The shift toward execution is also nudging organisational design and skill requirements. Trade analysis and Infios’ own commentary note that as more decisions are delegated to automated engines, operational roles are migrating from day-to-day firefighting toward configuring decision logic, tuning models and running scenario tests. That evolution implies a different talent mix: fewer exception managers, more engineers and analysts who can design and maintain the rules and models that govern rapid response.
Infios itself has heightened visibility in the sector: the company was recognised as a Leader in the 2025 Gartner Magic Quadrant for Warehouse Management Systems for a seventh consecutive year, underscoring its market position as execution gains prominence. However, observers caution that vendor capabilities alone will not close the execution gap; firms must combine technology adoption with process redesign and skills upgrades to reap the promised benefits.

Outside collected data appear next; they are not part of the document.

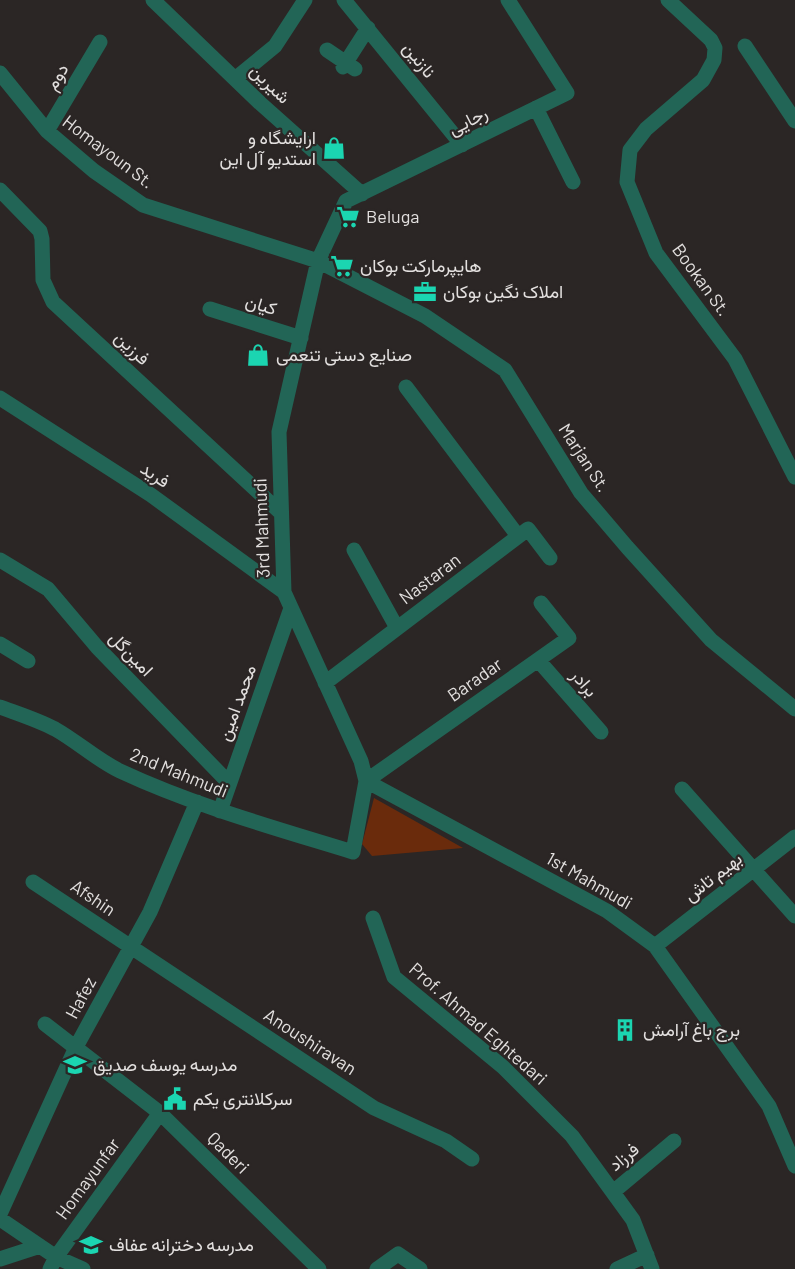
<svg xmlns="http://www.w3.org/2000/svg" width="795" height="1269" viewBox="0 0 795 1269" font-family="Barlow,Vazirmatn,sans-serif">
<style>
.green{fill:#6a2b0c}
.lines{fill:none;stroke-linecap:round;stroke-linejoin:round}
.minor{stroke:#226556;stroke-width:15}
.labels{text-anchor:middle;stroke-width:4.5;stroke-linejoin:round;paint-order:stroke}
.street-label{font-size:18px;fill:#e3e0df;stroke:#2b2625}
.poi-label{font-size:18px;fill:#e3e0df;stroke:#2b2625;text-anchor:start}
</style>
<rect width="100%" height="100%" fill="#2b2625"/>
<!-- green -->
<path class="green" d="M 374,798 L 463,848 L 372,856 L 362,844 Z"/>
<g class="lines">
<!-- minor -->
<path class="minor" d="M 153,0 L 260,103 L 362,194
M 344,0 L 462,145
M 668,0 L 711,40 L 715,48 L 714,60 L 703,80 L 646,129 L 630,150 L 627,182 L 656,253 L 735,359 L 795,477
M 745,46 L 795,121
M 327,50 L 355,69
M 343,67 L 368,28
M 0,73 L 47,131 L 94,171 L 143,205 L 318,261 L 425,316 L 505,370 L 581,493 L 627,547 L 711,640 L 795,709
M 236,78 L 275,46 L 305,0
M 536,108 L 573,182
M 47,131 L 100,42
M 0,190 L 40,231 L 42,239 L 43,280 L 53,302 L 280,512
M 210,309 L 301,338
M 406,387 L 518,536
M 0,398 L 151,495 L 284,592
M 354,550 L 397,628
M 0,560 L 48,589 L 97,647 L 229,783
M 541,603 L 569,638 L 366,781 L 607,911 L 655,946 L 769,1106 L 795,1166
M 0,644 L 28,661
M 538,660 L 601,732
M 325,683 L 528,529 L 550,558
M 0,707 C 19,714 38,720 55,729 C 78,742 97,760 120,771 C 195,806 275,828 353,852 L 366,781 L 361,761 L 284,592 L 279,432 L 318,261 L 346,201 L 567,93 L 508,0
M 682,789 L 795,916
M 220,811 L 291,608
M 33,882 L 374,1108 L 446,1141 L 472,1159
M 373,918 L 394,977 L 503,1067 L 572,1136 L 633,1220 L 652,1269
M 655,946 L 795,837
M 45,1024 L 160,1113 L 319,1269
M 613,1192 L 674,1141
M 0,1214 L 76,1047 L 150,912 L 197,802
M 0,1219 L 56,1257 L 83,1269
M 0,1259 L 40,1246
M 50,1269 L 56,1257 L 160,1113
M 377,1269 L 398,1254 L 420,1269
M 617,1269 L 647,1255"/>
</g>
<!-- icons -->
<defs>
<g id="shop-bare" transform="scale(1.8)"><path d="M-5-2.5h2.3a2.7 3.5 0 0 1 5.4 0H5L5.5 6h-11ZM-1.5-2.5h3a1.5 2.3 0 0 0-3 0Z" fill="#1bd5b1" stroke="#2b2625" stroke-width="2.5" paint-order="stroke"/></g>
<g id="supermarket-bare" transform="scale(1.8)"><path d="M-6-5.5h2.5l.6 2H6L4.5 2H-2.5L-4.4-4H-6ZM-1.5 3.2a1.3 1.3 0 1 0 .1 0ZM3 3.2a1.3 1.3 0 1 0 .1 0Z" fill="#1bd5b1" stroke="#2b2625" stroke-width="2.5" paint-order="stroke"/></g>
<g id="office-bare" transform="scale(1.8)"><path d="M-6-3h4V-5.5h4V-3h4V5H-6ZM-1-4.5V-3h2v-1.5ZM-6 0V1H6V0Z" fill="#1bd5b1" stroke="#2b2625" stroke-width="2.5" paint-order="stroke"/></g>
<g id="building-bare" transform="scale(1.8)"><path d="M-4-6H4V6H1V3H-1V6H-4ZM-2.5-4.3h1.7v1.8h-1.7ZM.8-4.3h1.7v1.8H.8ZM-2.5-1h1.7V.8h-1.7ZM.8-1h1.7V.8H.8Z" fill="#1bd5b1" stroke="#2b2625" stroke-width="2.5" paint-order="stroke"/></g>
<g id="school-bare" transform="scale(1.8)"><path d="M0-5L7-2L0 1L-7-2ZM-4 1L0 2.5L4 1V4Q0 6-4 4Z" fill="#1bd5b1" stroke="#2b2625" stroke-width="2.5" paint-order="stroke"/></g>
<g id="civic-bare" transform="scale(1.8)"><path d="M-.6-6.5H3V-4.5H.6V-3L4-1V1h2V6H-6V1h2V-1L-.6-3ZM-1.2 2.5V6h2.4V2.5Z" fill="#1bd5b1" stroke="#2b2625" stroke-width="2.5" paint-order="stroke"/></g>
</defs>
<g fill-rule="evenodd">
<use href="#shop-bare" x="334" y="148"/>
<use href="#supermarket-bare" x="348" y="217"/>
<use href="#supermarket-bare" x="342" y="266"/>
<use href="#office-bare" x="425" y="292"/>
<use href="#shop-bare" x="258" y="355"/>
<use href="#building-bare" x="625" y="1030"/>
<use href="#school-bare" x="75" y="1065"/>
<use href="#civic-bare" x="175" y="1099"/>
<use href="#school-bare" x="91" y="1245"/>
</g>
<g class="labels">
<!-- street labels -->
<g class="street-label">
<text transform="translate(419 60) rotate(51)" y="6">نازنین</text>
<text transform="translate(57 77) rotate(-59)" y="6">دوم</text>
<text transform="translate(270 84) rotate(44)" y="6">شیرین</text>
<text transform="translate(468 121) rotate(-27)" y="6">رجایی</text>
<text transform="translate(108 152) rotate(37)" y="6">Homayoun St.</text>
<text transform="translate(701 280) rotate(54)" y="6">Bookan St.</text>
<text transform="translate(261 305) rotate(17)" y="6">کیان</text>
<text transform="translate(132 348) rotate(43)" y="6">فرزین</text>
<text transform="translate(584 458) rotate(57)" y="6">Marjan St.</text>
<text transform="translate(155 475) rotate(34)" y="6">فرید</text>
<text transform="translate(262 528) rotate(-92)" y="6">3rd Mahmudi</text>
<text transform="translate(430 579) rotate(-37)" y="6">Nastaran</text>
<text transform="translate(131 654) rotate(46)" y="6">امین‌گل</text>
<text transform="translate(475 680) rotate(-35)" y="6">Baradar</text>
<text transform="translate(584 683) rotate(49)" y="6">برادر</text>
<text transform="translate(237 703) rotate(-70)" y="6">محمد امین</text>
<text transform="translate(179 773) rotate(22)" y="6">2nd Mahmudi</text>
<text transform="translate(713 877) rotate(-38)" y="6">بهیم تاش</text>
<text transform="translate(589 881) rotate(30)" y="6">1st Mahmudi</text>
<text transform="translate(93 898) rotate(34)" y="6">Afshin</text>
<text transform="translate(81 998) rotate(-62)" y="6">Hafez</text>
<text transform="translate(478 1024) rotate(41)" y="6">Prof. Ahmad Eghtedari</text>
<text transform="translate(310 1042) rotate(33)" y="6">Anoushiravan</text>
<text transform="translate(228 1153) rotate(45)" y="6">Qaderi</text>
<text transform="translate(624 1157) rotate(-40)" y="6">فرزاد</text>
<text transform="translate(88 1179) rotate(-54)" y="6">Homayunfar</text>
</g>
<!-- poi labels -->
<g class="poi-label">
<text x="316" y="144" text-anchor="end">ارایشگاه و<tspan x="316" dy="21">استدیو آل این</tspan></text>
<text x="366" y="223">Beluga</text>
<text x="360" y="272">هایپرمارکت بوکان</text>
<text x="443" y="298">املاک نگین بوکان</text>
<text x="276" y="361">صنایع دستی تنعمی</text>
<text x="643" y="1036">برج باغ آرامش</text>
<text x="93" y="1071">مدرسه یوسف صدیق</text>
<text x="193" y="1105">سرکلانتری یکم</text>
<text x="109" y="1251">مدرسه دخترانه عفاف</text>
</g>
</g>
</svg>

For companies wrestling with persistent disruption, the message across these reports is consistent: turning visibility into decisive action requires three concurrent moves, replace manual, brittle processes with automated flows; stitch together planning, order, warehouse and transport systems into an orchestrated execution layer; and re-skill teams to operate and improve that layer. Until those foundations are in place, many organisations will continue to lag behind the small number that can act fast enough to convert supply chain intelligence into sustained competitive advantage.